I’m not going to attempt a similar paragraph by paragraph treatment of the longer BIS staff note. It has some useful material in it, particularly for those less familiar with these issues, even if it has a strong focus on “whether losses matter for a central bank” (as they note, losses do not compromise a central bank’s technical ability to fulfil its mandate), rather than whether they matter for taxpayers, citizens, and those wishing to hold a central bank to account. I wanted to pick up briefly just the last couple of paragraphs, on how central banks should respond to losses.

“Effective communication” does not include trying to spin public audiences or MPs with assertions that real economic losses – that leave taxpayers poorer – are “just an accounting issue”. It should not include handwaving assertions about the wider benefits being “multiples” of the losses. It should include careful analysis and research evaluating the actual macroeconomic impact, including by comparison with the gains that less financially risky interventions might have offered. It should include careful ex ante disclosed risk analysis (the case for which was all the stronger for central banks coming late to the QE party, like the RBNZ or RBA). And it should include explicit recognition by central banks that they can, and sometimes do, make mistakes, even substantial ones. None of that has characterised the Reserve Bank of New Zealand through this episode.

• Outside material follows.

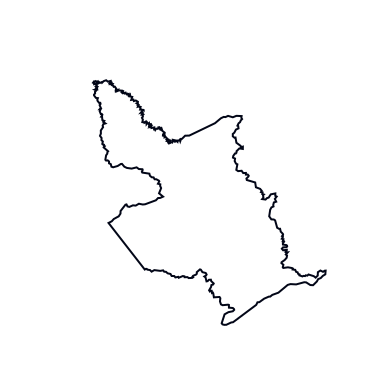 Itamarati, Amazonas, Brazil (Equal Earth projection), rotated 233°
{"feature_id": "56859067B49788887707038", "entity_name": "Itamarati", "entity_type": "district", "adm_level": 2, "iso_a3": "BRA", "parent_name": "Brazil", "parent_adm1": "Amazonas", "projection": "equal_earth", "projection_center": [-67.719, -6.727], "detail": "fine", "context": "isolated", "style": "outline", "palette": "ink", "viewbox_px": 384, "rotation_deg": 233, "n_neighbors": 0, "source": "geoboundaries", "source_scale": "gbopen_adm2", "svg_char_len": 6072}
<svg xmlns="http://www.w3.org/2000/svg" viewBox="0 0 384 384"><g transform="rotate(233 192 192)"><path d="M158.5,107.6L158.4,108.9L157.8,109.6L156.9,109.6L154.9,111.5L152.7,111.8L152.3,114.9L148.1,119.2L146.8,121.8L145.1,121.8L143.9,123.2L141.7,123.6L139.5,125.5L137.2,125.2L135.5,127.3L133.8,127.3L132.5,130.0L131.5,129.8L130.4,134.1L129.2,135.2L128.4,134.8L126.7,137.2L125.3,137.5L123.3,140.4L123.2,141.5L124.1,141.4L124.4,142.4L123.6,145.6L123.8,146.6L125.1,147.6L125.4,151.8L124.6,152.3L121.7,152.1L119.1,154.2L117.3,154.0L116.9,153.1L117.1,151.0L115.6,151.4L111.9,149.8L111.4,150.8L111.7,152.7L110.6,154.3L109.2,153.7L105.9,154.3L105.4,153.3L106.0,151.5L104.7,150.1L103.2,146.5L101.8,146.4L101.9,147.6L101.3,148.3L99.3,147.2L99.1,148.1L98.3,148.0L94.7,146.1L91.6,150.8L90.1,150.7L87.8,148.5L84.8,147.5L83.2,148.3L80.3,153.0L79.6,153.5L77.4,151.9L74.8,154.8L73.3,155.1L72.5,154.8L72.2,152.8L74.1,148.8L74.7,144.4L69.3,136.7L67.9,136.7L66.5,137.8L65.3,139.5L64.2,144.8L63.3,146.4L63.2,175.4L64.5,177.9L63.5,179.5L63.4,185.4L62.2,190.4L61.4,191.5L61.5,194.2L59.6,200.4L60.2,212.5L59.2,215.2L55.5,219.6L52.4,227.3L51.1,228.8L46.5,230.5L44.7,232.6L45.4,237.9L46.5,240.3L45.8,243.1L46.3,246.0L46.0,248.9L48.8,251.4L49.3,250.6L49.4,248.6L52.0,247.3L52.2,244.3L49.6,242.1L49.2,239.2L51.5,238.6L56.0,235.4L55.8,233.8L57.0,232.7L56.8,231.7L58.0,230.4L58.1,229.4L60.8,227.6L61.4,228.3L62.8,227.5L64.3,228.0L65.6,227.1L67.7,227.6L69.6,225.7L70.2,226.5L71.1,226.1L74.1,223.3L76.4,219.2L77.3,219.2L78.9,221.2L81.4,220.6L82.0,221.3L81.9,225.1L82.5,228.0L84.1,229.7L85.6,229.3L86.2,232.1L87.1,230.6L87.8,230.5L88.3,232.4L88.8,232.9L90.6,229.7L92.6,229.6L93.0,231.4L91.1,234.2L91.2,235.2L91.9,235.6L92.7,235.5L95.3,233.0L96.6,233.9L96.9,235.7L97.7,235.8L98.2,235.0L99.3,236.6L100.6,235.6L101.3,237.4L102.0,238.0L102.6,237.5L103.3,239.2L104.0,239.4L106.9,239.0L109.6,240.2L110.1,239.4L112.2,238.5L119.3,241.3L120.8,240.8L122.4,238.9L126.1,239.0L130.8,243.8L131.9,246.2L131.4,248.4L132.7,249.0L134.4,251.1L133.6,253.4L136.6,254.0L137.4,256.9L138.8,256.2L140.7,257.7L142.7,253.5L141.4,249.9L142.0,248.2L141.7,246.2L144.1,243.8L144.6,245.7L146.7,246.8L146.8,247.8L148.1,246.9L149.2,248.1L150.4,247.1L151.0,248.4L153.5,248.3L157.3,245.9L161.6,248.2L168.6,243.0L170.0,243.6L170.4,246.4L170.9,247.1L172.4,247.0L173.5,245.5L174.8,246.5L176.3,244.3L179.1,244.4L180.9,241.4L183.0,240.7L186.8,244.9L188.2,244.2L191.0,244.7L192.8,246.5L194.8,245.4L196.0,246.7L196.9,249.5L196.4,250.2L196.6,251.1L197.8,252.2L198.3,256.1L195.8,258.5L197.6,259.9L198.2,258.1L199.6,258.6L204.6,257.1L209.3,259.5L209.7,258.6L211.9,258.1L213.8,259.5L213.9,261.5L215.4,264.6L214.8,267.4L216.9,268.6L217.6,268.2L218.8,270.5L218.9,272.5L219.8,274.0L220.1,275.9L221.5,276.0L222.8,277.3L226.1,273.3L227.1,269.6L231.1,266.6L231.7,263.8L232.9,262.5L233.5,259.5L233.1,251.8L238.7,223.8L241.1,220.4L240.5,215.9L240.9,215.1L239.7,213.3L241.2,213.9L241.0,212.4L241.8,211.4L240.9,210.6L242.2,210.3L242.4,208.6L244.3,207.8L243.4,205.9L244.8,205.1L244.3,204.0L244.7,202.7L245.5,202.7L245.2,204.0L246.3,204.3L246.2,205.7L247.6,204.7L247.8,204.2L247.2,203.3L247.9,202.6L248.6,204.3L249.4,203.5L249.7,204.3L251.5,204.1L252.1,203.0L252.9,204.1L254.3,204.4L254.6,204.2L254.0,203.1L254.5,202.7L255.5,203.6L255.6,205.2L255.2,205.3L255.8,205.9L258.6,205.1L259.8,205.5L259.5,205.1L260.8,204.3L261.9,205.3L262.2,204.3L263.4,204.9L263.9,204.0L263.2,203.3L263.2,202.5L264.2,201.5L263.6,199.9L264.4,200.0L264.8,199.4L266.3,200.7L267.5,198.1L268.5,198.6L269.1,197.5L269.3,198.8L270.4,197.3L271.1,198.1L270.2,198.5L270.3,200.0L271.0,200.1L271.6,198.4L272.8,199.1L272.7,198.2L274.0,198.1L273.6,196.6L275.2,197.7L275.7,196.2L276.2,196.9L276.4,195.7L277.7,194.4L279.3,196.3L281.4,196.7L281.7,198.1L282.9,198.6L283.1,199.4L284.0,198.4L284.6,200.3L285.7,199.9L286.1,198.9L286.8,201.7L286.1,202.4L286.7,202.7L289.0,200.2L289.5,201.1L290.7,201.2L290.9,202.1L292.2,201.4L292.7,200.1L293.7,201.7L294.4,201.0L295.0,201.8L296.1,201.3L295.9,202.4L296.6,203.1L298.9,202.2L299.6,200.3L301.1,200.8L302.1,198.9L303.9,201.5L305.4,200.2L306.9,201.0L306.5,199.3L307.2,199.2L308.5,200.4L309.2,198.8L310.0,199.2L310.9,197.8L311.5,198.4L312.1,197.0L312.6,197.1L312.7,196.0L314.1,195.8L314.4,197.6L314.8,197.4L317.1,194.8L317.6,192.9L318.1,194.0L318.5,192.6L318.9,193.3L319.3,192.5L320.4,193.7L322.5,193.8L323.1,192.8L323.9,193.1L325.4,192.4L325.9,193.6L327.1,192.0L327.2,193.5L327.8,193.7L328.7,192.0L329.2,193.1L328.7,193.5L329.6,194.0L330.8,191.2L332.9,190.7L333.7,188.2L333.4,185.9L334.1,186.0L334.5,184.2L335.9,183.9L335.1,182.5L336.0,181.4L337.1,182.5L337.2,180.9L337.6,182.1L338.5,181.9L338.7,180.8L339.3,180.4L338.8,178.7L337.7,179.2L337.0,178.7L336.6,179.7L335.3,180.7L334.7,180.4L334.3,178.8L332.9,179.8L332.6,178.9L331.8,178.5L332.9,178.1L332.3,176.9L331.7,177.0L332.1,176.0L330.7,176.8L330.4,174.8L329.1,174.0L328.7,172.3L328.1,171.9L325.0,171.9L323.6,173.3L322.6,171.8L321.4,171.4L318.9,171.5L318.4,172.4L317.4,172.0L317.0,170.5L314.1,169.8L313.7,168.1L313.1,169.0L312.1,166.9L309.2,166.1L308.6,166.9L307.6,166.9L306.8,164.9L306.3,165.5L303.4,163.7L301.6,164.7L301.4,163.3L298.9,164.1L299.6,162.1L298.7,160.5L297.3,160.0L296.0,156.2L293.5,154.4L292.2,152.3L289.6,152.3L287.9,150.9L286.0,151.2L284.4,149.3L282.8,150.1L282.3,149.4L281.1,149.9L280.7,148.3L275.0,149.5L274.8,148.5L273.6,147.4L273.0,145.5L269.9,142.2L268.8,142.3L268.0,143.7L266.3,144.1L264.8,143.0L263.1,143.9L260.7,142.9L259.2,143.9L257.5,148.3L257.2,152.0L256.6,153.0L252.9,153.2L250.4,154.5L247.0,157.9L245.0,162.6L242.3,163.4L240.0,166.1L239.3,165.9L238.3,164.1L237.4,164.0L232.3,169.0L230.3,168.2L228.0,168.7L226.8,170.1L224.7,169.8L223.6,171.2L220.9,172.4L220.2,172.3L219.1,169.8L217.2,171.3L216.0,170.2L213.7,169.7L210.8,164.9L205.7,166.1L206.4,163.0L207.6,161.3L207.1,158.2L210.4,147.2L211.6,145.2L214.6,142.5L215.0,138.9L216.9,136.8L217.8,133.0L219.3,131.8L221.5,132.2L221.9,131.2L219.8,123.5L217.8,121.9L216.7,118.9L217.5,113.3L216.9,110.3L217.5,106.7L158.5,107.6ZM244.3,207.8L243.9,208.8L243.8,209.3L245.1,208.2L244.3,207.8Z" fill="none" stroke="#020617" stroke-width="2"/></g></svg>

And what of that final paragraph? It has the feel of editorial spin. Although it has become common in this field to claim that big financial losses are sometimes the price that has to be paid, there is rarely any rigorous attempt made to demonstrate the truth of that claim in respect of discretionary ad hoc interventions like the LSAP (or peer programmes abroad). Central banking done well should be profitable, from the nature of the institution – not because a central bank sets out to maximise profits (such a beast would be dangerous indeed) but because of its position in the market/economy and the monopolies the state gives it central bank.
Finally, and reverting specifically to New Zealand, one of my consistent criticisms of the LSAP programme is that there is no evidence in any of the material that has been released that the Reserve Bank or Treasury ever conducted or provided a robust analysis of what could go wrong when seeking the approval of the Minister of Finance for such huge punts on the bond market (and punts they were).
As just one example, consider this Treasury report to the Minister dated 1 May 2020 (so six weeks after the LSAP had been launched, and well after the initial US-led disruption to bond markets had settled down), in support of the Reserve Bank’s bid to expand the LSAP programme, and increase the associated financial risks. Here is the relevant bit of the financial risks section

Written in a way to suggest the programme was more likely to make money than lose it (despite the record low interest rates at the time) and with a “large but plausible” downside scenario involving the OCR only getting back to 1 per cent by this year, with no attempt at all to offer tail risk estimates of the extent of the possible loss. It simply isn’t the sort of analysis that should prompt any degree of confidence in either the Reserve Bank or the Treasury.
But this is the sort of stuff that Orr apparently stands by 100 per cent, with no regrets for anything he or the MPC were responsible for.